» TASK INPUTS:
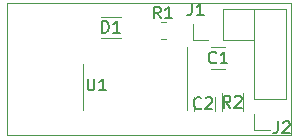
<source format=gbr>
G04 #@! TF.GenerationSoftware,KiCad,Pcbnew,(5.1.9)-1*
G04 #@! TF.CreationDate,2021-04-09T17:17:31+02:00*
G04 #@! TF.ProjectId,Token,546f6b65-6e2e-46b6-9963-61645f706362,rev?*
G04 #@! TF.SameCoordinates,Original*
G04 #@! TF.FileFunction,Legend,Top*
G04 #@! TF.FilePolarity,Positive*
%FSLAX46Y46*%
G04 Gerber Fmt 4.6, Leading zero omitted, Abs format (unit mm)*
G04 Created by KiCad (PCBNEW (5.1.9)-1) date 2021-04-09 17:17:31*
%MOMM*%
%LPD*%
G01*
G04 APERTURE LIST*
G04 #@! TA.AperFunction,Profile*
%ADD10C,0.050000*%
G04 #@! TD*
%ADD11C,0.120000*%
%ADD12C,0.150000*%
G04 APERTURE END LIST*
D10*
X161988500Y-47688500D02*
X158115000Y-47688500D01*
X161988500Y-36512500D02*
X161988500Y-47688500D01*
X158115000Y-36512500D02*
X161988500Y-36512500D01*
X137985500Y-36512500D02*
X138049000Y-36512500D01*
X137985500Y-47688500D02*
X137985500Y-36512500D01*
X158115000Y-47688500D02*
X137985500Y-47688500D01*
X138049000Y-36512500D02*
X158115000Y-36512500D01*
D11*
G04 #@! TO.C,C1*
X156434064Y-42058000D02*
X155229936Y-42058000D01*
X156434064Y-40238000D02*
X155229936Y-40238000D01*
G04 #@! TO.C,C2*
X155596000Y-44416436D02*
X155596000Y-45620564D01*
X153776000Y-44416436D02*
X153776000Y-45620564D01*
G04 #@! TO.C,D1*
X145901758Y-39454500D02*
X147572242Y-39454500D01*
X145901758Y-37634500D02*
X147572242Y-37634500D01*
G04 #@! TO.C,J2*
X161540500Y-44640500D02*
X158880500Y-44640500D01*
X161540500Y-44640500D02*
X161540500Y-36960500D01*
X161540500Y-36960500D02*
X158880500Y-36960500D01*
X158880500Y-44640500D02*
X158880500Y-36960500D01*
X158880500Y-47240500D02*
X158880500Y-45910500D01*
X160210500Y-47240500D02*
X158880500Y-47240500D01*
G04 #@! TO.C,R2*
X157945500Y-45595564D02*
X157945500Y-44141436D01*
X156125500Y-45595564D02*
X156125500Y-44141436D01*
G04 #@! TO.C,U1*
X153215500Y-43626000D02*
X153215500Y-40176000D01*
X153215500Y-43626000D02*
X153215500Y-45576000D01*
X144345500Y-43626000D02*
X144345500Y-41676000D01*
X144345500Y-43626000D02*
X144345500Y-45576000D01*
G04 #@! TO.C,J1*
X153673500Y-39620500D02*
X153673500Y-38290500D01*
X155003500Y-39620500D02*
X153673500Y-39620500D01*
X156273500Y-39620500D02*
X156273500Y-36960500D01*
X156273500Y-36960500D02*
X158873500Y-36960500D01*
X156273500Y-39620500D02*
X158873500Y-39620500D01*
X158873500Y-39620500D02*
X158873500Y-36960500D01*
G04 #@! TO.C,R1*
X150950436Y-39533500D02*
X151404564Y-39533500D01*
X150950436Y-38063500D02*
X151404564Y-38063500D01*
G04 #@! TD*
G04 #@! TO.C,C1*
D12*
X155662333Y-41505142D02*
X155614714Y-41552761D01*
X155471857Y-41600380D01*
X155376619Y-41600380D01*
X155233761Y-41552761D01*
X155138523Y-41457523D01*
X155090904Y-41362285D01*
X155043285Y-41171809D01*
X155043285Y-41028952D01*
X155090904Y-40838476D01*
X155138523Y-40743238D01*
X155233761Y-40648000D01*
X155376619Y-40600380D01*
X155471857Y-40600380D01*
X155614714Y-40648000D01*
X155662333Y-40695619D01*
X156614714Y-41600380D02*
X156043285Y-41600380D01*
X156329000Y-41600380D02*
X156329000Y-40600380D01*
X156233761Y-40743238D01*
X156138523Y-40838476D01*
X156043285Y-40886095D01*
G04 #@! TO.C,C2*
X154392333Y-45372642D02*
X154344714Y-45420261D01*
X154201857Y-45467880D01*
X154106619Y-45467880D01*
X153963761Y-45420261D01*
X153868523Y-45325023D01*
X153820904Y-45229785D01*
X153773285Y-45039309D01*
X153773285Y-44896452D01*
X153820904Y-44705976D01*
X153868523Y-44610738D01*
X153963761Y-44515500D01*
X154106619Y-44467880D01*
X154201857Y-44467880D01*
X154344714Y-44515500D01*
X154392333Y-44563119D01*
X154773285Y-44563119D02*
X154820904Y-44515500D01*
X154916142Y-44467880D01*
X155154238Y-44467880D01*
X155249476Y-44515500D01*
X155297095Y-44563119D01*
X155344714Y-44658357D01*
X155344714Y-44753595D01*
X155297095Y-44896452D01*
X154725666Y-45467880D01*
X155344714Y-45467880D01*
G04 #@! TO.C,D1*
X145987404Y-38996880D02*
X145987404Y-37996880D01*
X146225500Y-37996880D01*
X146368357Y-38044500D01*
X146463595Y-38139738D01*
X146511214Y-38234976D01*
X146558833Y-38425452D01*
X146558833Y-38568309D01*
X146511214Y-38758785D01*
X146463595Y-38854023D01*
X146368357Y-38949261D01*
X146225500Y-38996880D01*
X145987404Y-38996880D01*
X147511214Y-38996880D02*
X146939785Y-38996880D01*
X147225500Y-38996880D02*
X147225500Y-37996880D01*
X147130261Y-38139738D01*
X147035023Y-38234976D01*
X146939785Y-38282595D01*
G04 #@! TO.C,J2*
X160893166Y-46505880D02*
X160893166Y-47220166D01*
X160845547Y-47363023D01*
X160750309Y-47458261D01*
X160607452Y-47505880D01*
X160512214Y-47505880D01*
X161321738Y-46601119D02*
X161369357Y-46553500D01*
X161464595Y-46505880D01*
X161702690Y-46505880D01*
X161797928Y-46553500D01*
X161845547Y-46601119D01*
X161893166Y-46696357D01*
X161893166Y-46791595D01*
X161845547Y-46934452D01*
X161274119Y-47505880D01*
X161893166Y-47505880D01*
G04 #@! TO.C,R2*
X156868833Y-45346880D02*
X156535500Y-44870690D01*
X156297404Y-45346880D02*
X156297404Y-44346880D01*
X156678357Y-44346880D01*
X156773595Y-44394500D01*
X156821214Y-44442119D01*
X156868833Y-44537357D01*
X156868833Y-44680214D01*
X156821214Y-44775452D01*
X156773595Y-44823071D01*
X156678357Y-44870690D01*
X156297404Y-44870690D01*
X157249785Y-44442119D02*
X157297404Y-44394500D01*
X157392642Y-44346880D01*
X157630738Y-44346880D01*
X157725976Y-44394500D01*
X157773595Y-44442119D01*
X157821214Y-44537357D01*
X157821214Y-44632595D01*
X157773595Y-44775452D01*
X157202166Y-45346880D01*
X157821214Y-45346880D01*
G04 #@! TO.C,U1*
X144780095Y-42886380D02*
X144780095Y-43695904D01*
X144827714Y-43791142D01*
X144875333Y-43838761D01*
X144970571Y-43886380D01*
X145161047Y-43886380D01*
X145256285Y-43838761D01*
X145303904Y-43791142D01*
X145351523Y-43695904D01*
X145351523Y-42886380D01*
X146351523Y-43886380D02*
X145780095Y-43886380D01*
X146065809Y-43886380D02*
X146065809Y-42886380D01*
X145970571Y-43029238D01*
X145875333Y-43124476D01*
X145780095Y-43172095D01*
G04 #@! TO.C,J1*
X153590666Y-36536380D02*
X153590666Y-37250666D01*
X153543047Y-37393523D01*
X153447809Y-37488761D01*
X153304952Y-37536380D01*
X153209714Y-37536380D01*
X154590666Y-37536380D02*
X154019238Y-37536380D01*
X154304952Y-37536380D02*
X154304952Y-36536380D01*
X154209714Y-36679238D01*
X154114476Y-36774476D01*
X154019238Y-36822095D01*
G04 #@! TO.C,R1*
X150963333Y-37790380D02*
X150630000Y-37314190D01*
X150391904Y-37790380D02*
X150391904Y-36790380D01*
X150772857Y-36790380D01*
X150868095Y-36838000D01*
X150915714Y-36885619D01*
X150963333Y-36980857D01*
X150963333Y-37123714D01*
X150915714Y-37218952D01*
X150868095Y-37266571D01*
X150772857Y-37314190D01*
X150391904Y-37314190D01*
X151915714Y-37790380D02*
X151344285Y-37790380D01*
X151630000Y-37790380D02*
X151630000Y-36790380D01*
X151534761Y-36933238D01*
X151439523Y-37028476D01*
X151344285Y-37076095D01*
G04 #@! TD*
M02*

</source>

» WORK INSTRUCTION: Using the entries above, extract exactly the span from the line with "X156233761Y-40743238D01*" to the line with "X156297404Y-44346880D01*", both lines included; leave out everything else.

» RESULT FOR THIS TASK:
X156233761Y-40743238D01*
X156138523Y-40838476D01*
X156043285Y-40886095D01*
G04 #@! TO.C,C2*
X154392333Y-45372642D02*
X154344714Y-45420261D01*
X154201857Y-45467880D01*
X154106619Y-45467880D01*
X153963761Y-45420261D01*
X153868523Y-45325023D01*
X153820904Y-45229785D01*
X153773285Y-45039309D01*
X153773285Y-44896452D01*
X153820904Y-44705976D01*
X153868523Y-44610738D01*
X153963761Y-44515500D01*
X154106619Y-44467880D01*
X154201857Y-44467880D01*
X154344714Y-44515500D01*
X154392333Y-44563119D01*
X154773285Y-44563119D02*
X154820904Y-44515500D01*
X154916142Y-44467880D01*
X155154238Y-44467880D01*
X155249476Y-44515500D01*
X155297095Y-44563119D01*
X155344714Y-44658357D01*
X155344714Y-44753595D01*
X155297095Y-44896452D01*
X154725666Y-45467880D01*
X155344714Y-45467880D01*
G04 #@! TO.C,D1*
X145987404Y-38996880D02*
X145987404Y-37996880D01*
X146225500Y-37996880D01*
X146368357Y-38044500D01*
X146463595Y-38139738D01*
X146511214Y-38234976D01*
X146558833Y-38425452D01*
X146558833Y-38568309D01*
X146511214Y-38758785D01*
X146463595Y-38854023D01*
X146368357Y-38949261D01*
X146225500Y-38996880D01*
X145987404Y-38996880D01*
X147511214Y-38996880D02*
X146939785Y-38996880D01*
X147225500Y-38996880D02*
X147225500Y-37996880D01*
X147130261Y-38139738D01*
X147035023Y-38234976D01*
X146939785Y-38282595D01*
G04 #@! TO.C,J2*
X160893166Y-46505880D02*
X160893166Y-47220166D01*
X160845547Y-47363023D01*
X160750309Y-47458261D01*
X160607452Y-47505880D01*
X160512214Y-47505880D01*
X161321738Y-46601119D02*
X161369357Y-46553500D01*
X161464595Y-46505880D01*
X161702690Y-46505880D01*
X161797928Y-46553500D01*
X161845547Y-46601119D01*
X161893166Y-46696357D01*
X161893166Y-46791595D01*
X161845547Y-46934452D01*
X161274119Y-47505880D01*
X161893166Y-47505880D01*
G04 #@! TO.C,R2*
X156868833Y-45346880D02*
X156535500Y-44870690D01*
X156297404Y-45346880D02*
X156297404Y-44346880D01*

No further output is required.